On 30 August 1995, a new constitution providing, inter alia, for a smaller bicameral legislature was approved by popular referendum. On 2 October, the President announced the December election dates.

==Conduct==
The overall conduct of the polling was overseen by the Central Election Commission (OSK). According to it, 285 candidates (128 self-nominated, 157 registered to parties or public associations) ran for the 67 Mäjilis seats. As for the Senate, 49 candidates vied for the 40 elective seats, with 14 of the 20 constituencies being uncontested. There were a series of limitations on pre-election campaigning.

The 9 December polling day for the Mäjilis was monitored by domestic and international observers and saw a reported turnout of over 79%. Observers from the Organization for Security and Co-operation in Europe questioned this figure, citing a number of irregularities, including multiple voting by the same individual.

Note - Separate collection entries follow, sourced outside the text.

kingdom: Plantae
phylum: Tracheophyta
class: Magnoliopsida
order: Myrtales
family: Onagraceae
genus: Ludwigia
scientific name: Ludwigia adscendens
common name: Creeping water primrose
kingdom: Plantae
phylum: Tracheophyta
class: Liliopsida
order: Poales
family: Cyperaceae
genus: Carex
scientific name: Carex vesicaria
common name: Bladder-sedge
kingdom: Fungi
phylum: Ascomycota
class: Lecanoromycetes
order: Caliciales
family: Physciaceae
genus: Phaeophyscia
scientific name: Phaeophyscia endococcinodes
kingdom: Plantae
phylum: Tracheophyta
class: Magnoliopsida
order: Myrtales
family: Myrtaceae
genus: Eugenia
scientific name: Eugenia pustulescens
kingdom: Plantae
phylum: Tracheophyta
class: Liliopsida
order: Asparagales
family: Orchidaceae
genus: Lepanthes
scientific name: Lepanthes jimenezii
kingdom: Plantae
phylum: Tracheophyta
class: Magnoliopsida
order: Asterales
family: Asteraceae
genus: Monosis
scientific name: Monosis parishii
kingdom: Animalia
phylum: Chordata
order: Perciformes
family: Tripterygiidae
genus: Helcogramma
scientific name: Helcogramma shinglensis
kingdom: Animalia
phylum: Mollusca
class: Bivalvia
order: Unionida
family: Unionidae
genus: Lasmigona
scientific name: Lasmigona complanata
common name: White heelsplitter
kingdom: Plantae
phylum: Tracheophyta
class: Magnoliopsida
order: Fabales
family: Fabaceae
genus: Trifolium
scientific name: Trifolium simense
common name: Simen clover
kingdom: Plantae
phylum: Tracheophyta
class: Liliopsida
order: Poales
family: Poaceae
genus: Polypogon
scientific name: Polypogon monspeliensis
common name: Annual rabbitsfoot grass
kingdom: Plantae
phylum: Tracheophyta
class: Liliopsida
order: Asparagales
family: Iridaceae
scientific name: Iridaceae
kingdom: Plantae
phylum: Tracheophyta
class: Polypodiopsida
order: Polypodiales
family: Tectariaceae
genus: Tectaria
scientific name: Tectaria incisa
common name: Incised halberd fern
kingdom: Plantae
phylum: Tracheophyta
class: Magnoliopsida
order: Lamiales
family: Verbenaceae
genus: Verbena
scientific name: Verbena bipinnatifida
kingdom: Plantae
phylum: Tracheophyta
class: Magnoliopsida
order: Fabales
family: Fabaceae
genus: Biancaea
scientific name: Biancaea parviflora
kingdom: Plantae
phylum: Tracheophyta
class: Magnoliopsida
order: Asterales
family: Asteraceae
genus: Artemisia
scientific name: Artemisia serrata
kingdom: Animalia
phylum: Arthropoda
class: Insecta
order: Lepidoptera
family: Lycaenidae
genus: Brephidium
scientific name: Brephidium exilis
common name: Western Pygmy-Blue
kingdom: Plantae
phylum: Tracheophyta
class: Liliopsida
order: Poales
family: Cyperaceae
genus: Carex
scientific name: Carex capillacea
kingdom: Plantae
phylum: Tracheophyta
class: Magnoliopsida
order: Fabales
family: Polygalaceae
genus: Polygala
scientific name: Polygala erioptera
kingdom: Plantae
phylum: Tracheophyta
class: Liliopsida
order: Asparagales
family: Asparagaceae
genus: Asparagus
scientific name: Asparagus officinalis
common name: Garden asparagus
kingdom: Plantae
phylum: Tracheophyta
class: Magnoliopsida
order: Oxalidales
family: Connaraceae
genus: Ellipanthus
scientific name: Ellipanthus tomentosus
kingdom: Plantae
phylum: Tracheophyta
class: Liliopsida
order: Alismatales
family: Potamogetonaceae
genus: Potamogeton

At the end of the day, only 41 candidates were declared elected with the required thresholds. Two weeks later, on 23 December, another 13 Deputies were chosen. Finally, on 4 February 1996, the remaining 13 seats were filled. Of the opposition parties, many boycotted the poll.

==Results==

| Party |  | Votes | % | Seats | +/– |
|  | People's Union of Kazakhstan Unity |  |  | 25 | –8 |
|  | Democratic Party |  |  | 12 | New |
|  | Peasants Union of Kazakhstan |  |  | 7 | +3 |
|  | Federation of Trade Unions of Kazakhstan |  |  | 5 | –6 |
|  | Union of Kazakhstan's Youth |  |  | 3 | +2 |
|  | Communist Party of Kazakhstan |  |  | 2 | +2 |
|  | People's Cooperative Party of Kazakhstan |  |  | 2 | New |
|  | Party of Kazakhstan's Revival |  |  | 1 | New |
|  | People's Congress of Kazakhstan |  |  | 1 | –8 |
|  | Socialist Party of Kazakhstan |  |  | 1 | –7 |
|  | Social Movement "Harmony" |  |  | 1 | –4 |
|  | Independents |  |  | 7 | –56 |
| Total |  |  |  | 67 | –110 |
| Valid votes |  | 7,120,592 | 99.54 |  |  |
| Invalid/blank votes |  | 32,851 | 0.46 |  |  |
| Total votes |  | 7,153,443 | 100.00 |  |  |
| Registered voters/turnout |  | 8,959,543 | 79.84 |  |  |
Source: Nohlen et al.

==Aftermath==
On 30 January the newly constituted Parliament met in joint session for the first time. The Council of Ministers was headed by Prime Minister Akezhan Kazhegeldin.